The report points out that the ice and fuel facilities on Ta’u and Ofu islands were also provided by the Council at the government’s request, to assist with the development of small boat fishery, and they were part of a broader plan of development to be utilized in conjunction with, among other things, the fish market at the Fagatogo Marketplace and the fisherman training program.
However, the report adds, the facilities in Manu’a have not been utilized, and do not benefit the fishermen in their current state. Furthermore, Department of Marine and Wildlife Resources personnel will travel to Ofu and Tau with the Council’s American Samoa Island Coordinator to assess the condition of those facilities and the state of the ice machines, ice storage bins, generators, and the 500-gallon fuel containers purchased by the Council back in 2011.
A refrigeration specialist will accompany them on the trip and conduct a formal assessment, and they will report their findings back to the Council.
There was no mention in the report on when the assessment will be carried out.
According to the report, it was last April that Council staff visited the island-village of Aunu’u, where village chiefs spoke about their desire to develop their alia fishery, and discussed the possibility of having a flake ice machine and storage container installed at the ASG building adjacent to the Aunu’u Island Marina boat ramp.
According to the report, after discussions with those chiefs and further consultation with the Sa’ole County Rep.
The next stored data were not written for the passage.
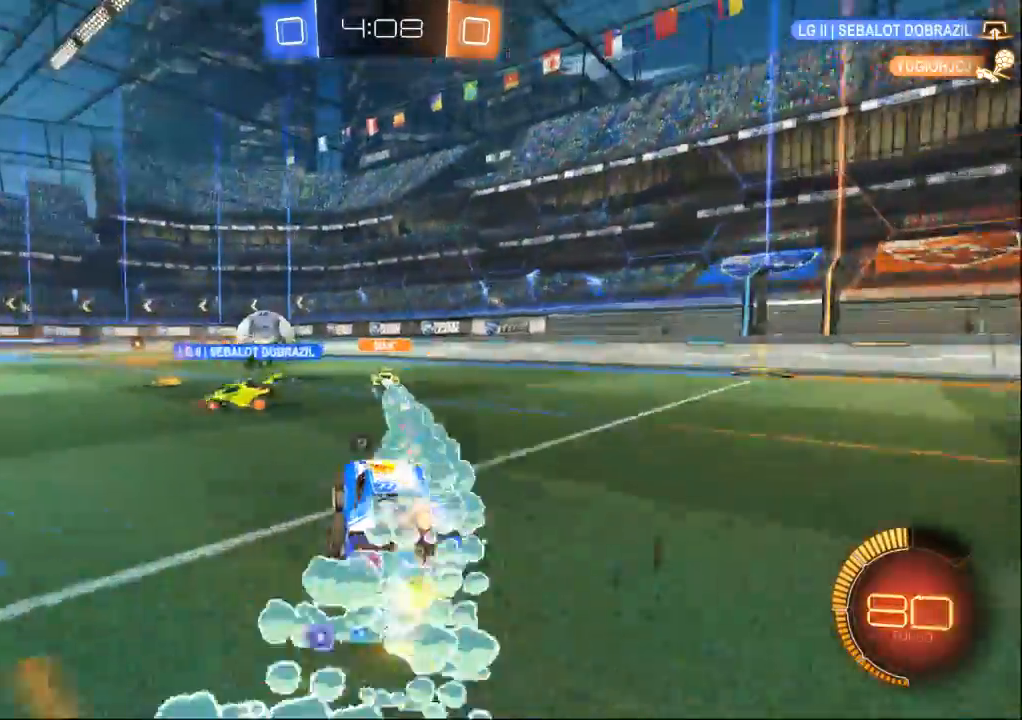
{"dt_ms": 500, "buttons": [], "left_stick": "left", "right_stick": "center", "events": [[367, "SELECT", "down"], [433, "SELECT", "up"]]}
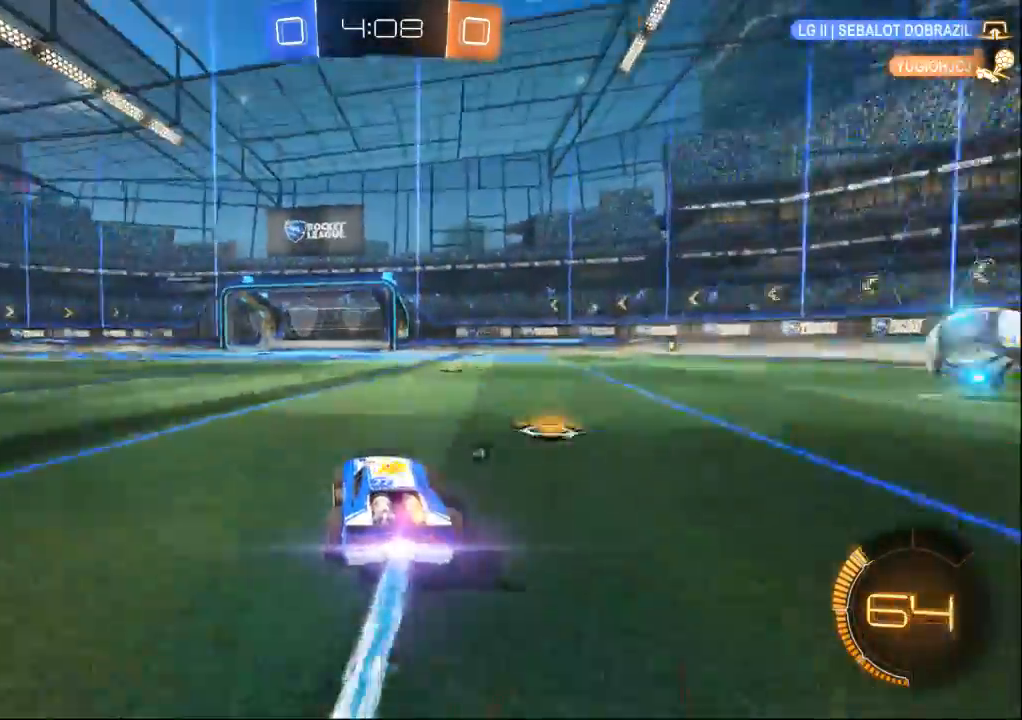
{"dt_ms": 500, "buttons": [], "left_stick": "center", "right_stick": "center", "events": [[33, "left_stick", "center"], [233, "left_stick", "up"], [467, "left_stick", "center"]]}
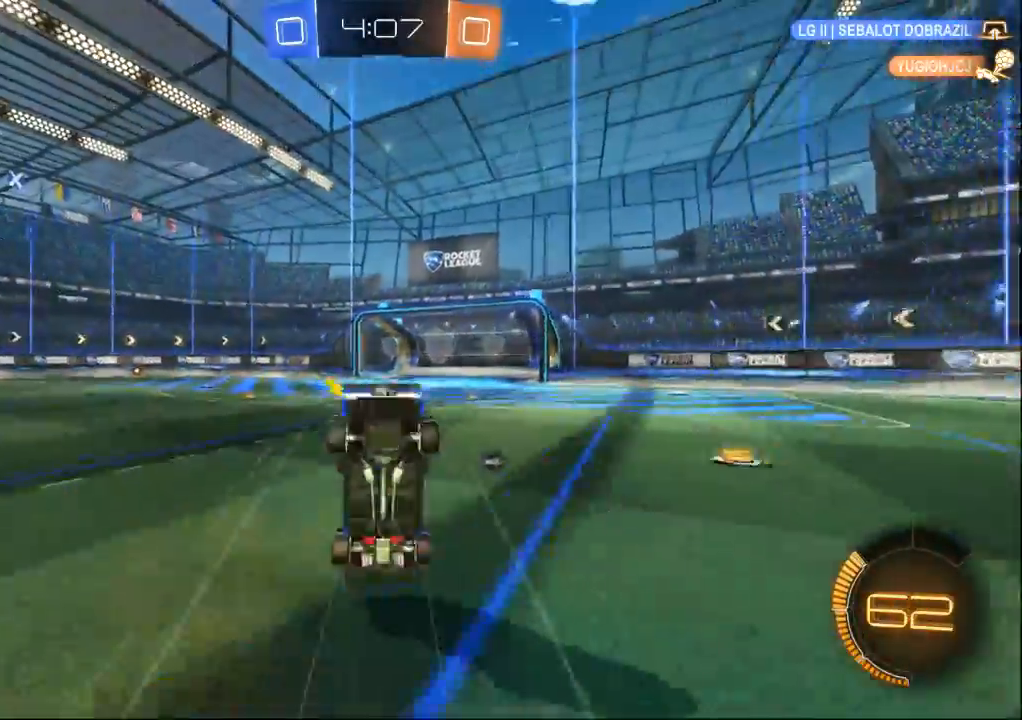
{"dt_ms": 500, "buttons": [], "left_stick": "center", "right_stick": "center", "events": []}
Kitara Vaiau, it was determined that the best option for the Aunu’u alia fishery was a flake ice machine capable of producing over 900 lbs. per day of flake ice, and a storage bin with enough capacity to hold at least 500 lbs. of ice.
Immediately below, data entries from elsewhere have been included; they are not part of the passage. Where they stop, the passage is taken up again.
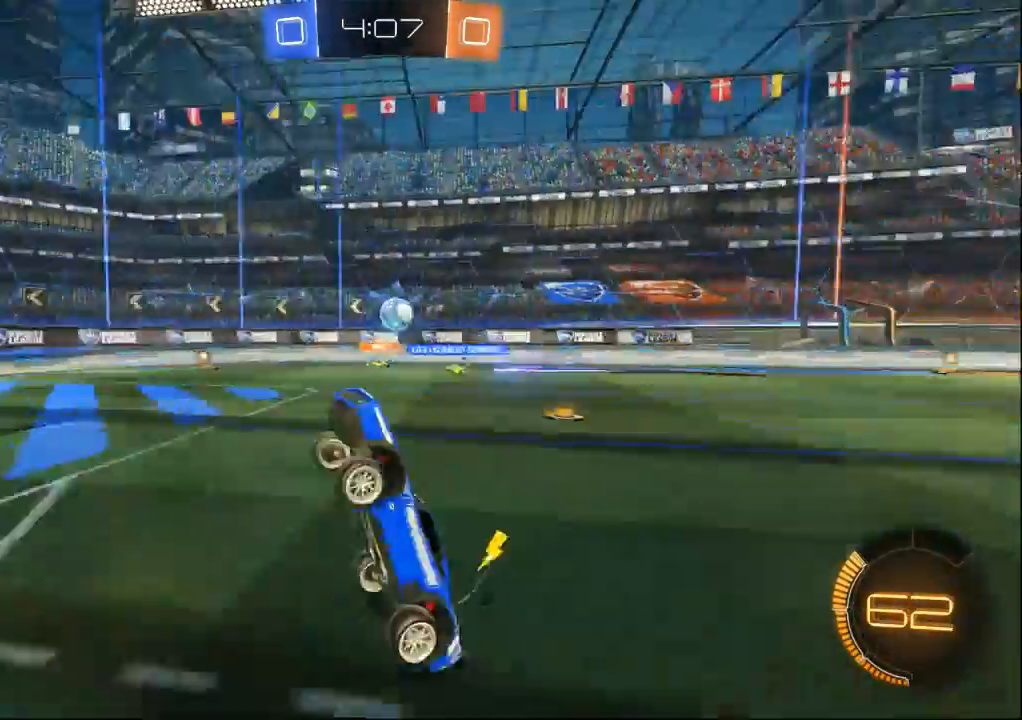
{"dt_ms": 1000, "buttons": [], "left_stick": "center", "right_stick": "center", "events": [[333, "left_stick", "right"], [900, "left_stick", "center"]]}
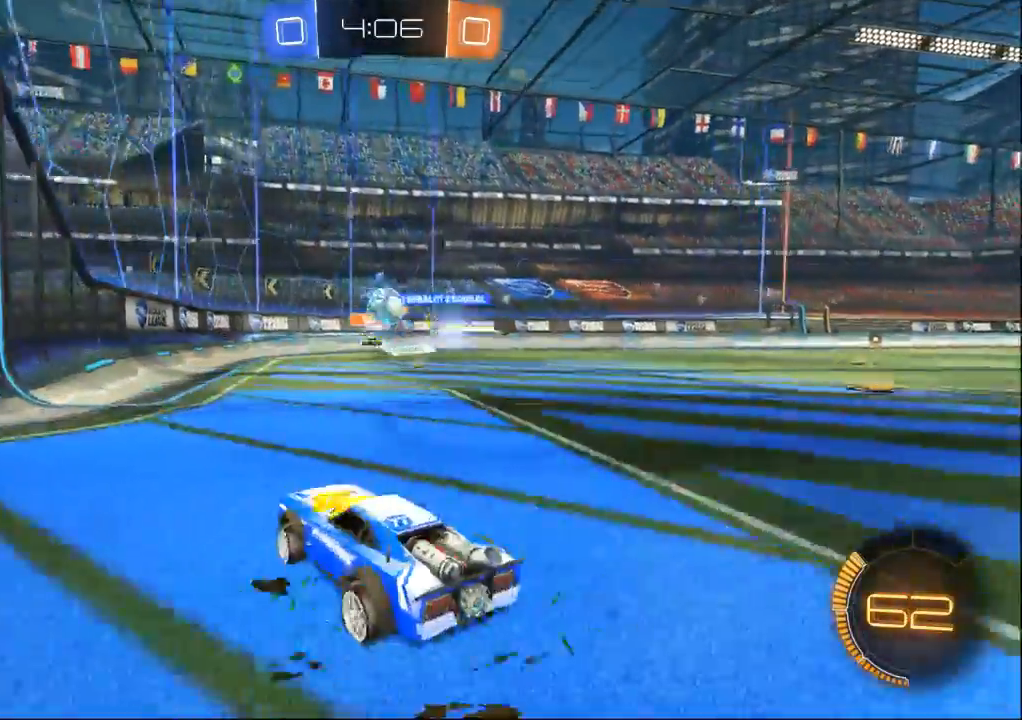
{"dt_ms": 500, "buttons": [], "left_stick": "center", "right_stick": "center", "events": []}
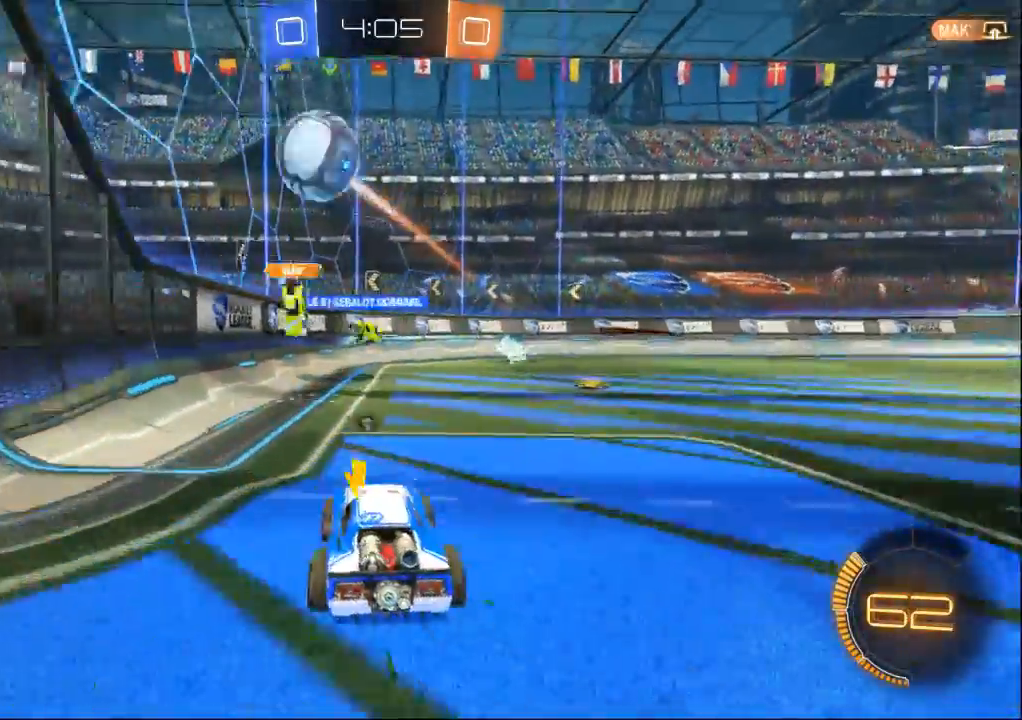
{"dt_ms": 500, "buttons": [], "left_stick": "center", "right_stick": "center", "events": [[167, "left_stick", "left"], [300, "left_stick", "center"]]}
The report notes that Aunu’u is currently working on drafting a request to ASG to assist them in their efforts to build up their small boat fishery and supplement the Council’s assistance by allowing the ice machine to be installed at their building by the boat ramp, and to support the alia fishermen by covering the cost of the utilities for the machine.
The chiefs and fishermen of Aunu’u would then assume responsibility for maintenance and security of the machine and its storage container.
This initiative was the result of a visit to Aunu’u in October 2015 by the Council staff and its members, when American Samoa hosted the Council’s 164th meeting.
“With prime bottom-fishing grounds around the waters of Aunu’u Island, the residents depend on the fish caught by the villagers who own alia boats for both family and community obligations under the fa’a Samoa, and for commercial income of the fishermen to feed their families,” the report says, adding that the project will assist the Aunu’u boat owners with their fishing development efforts, providing assistance in building needed infrastructure.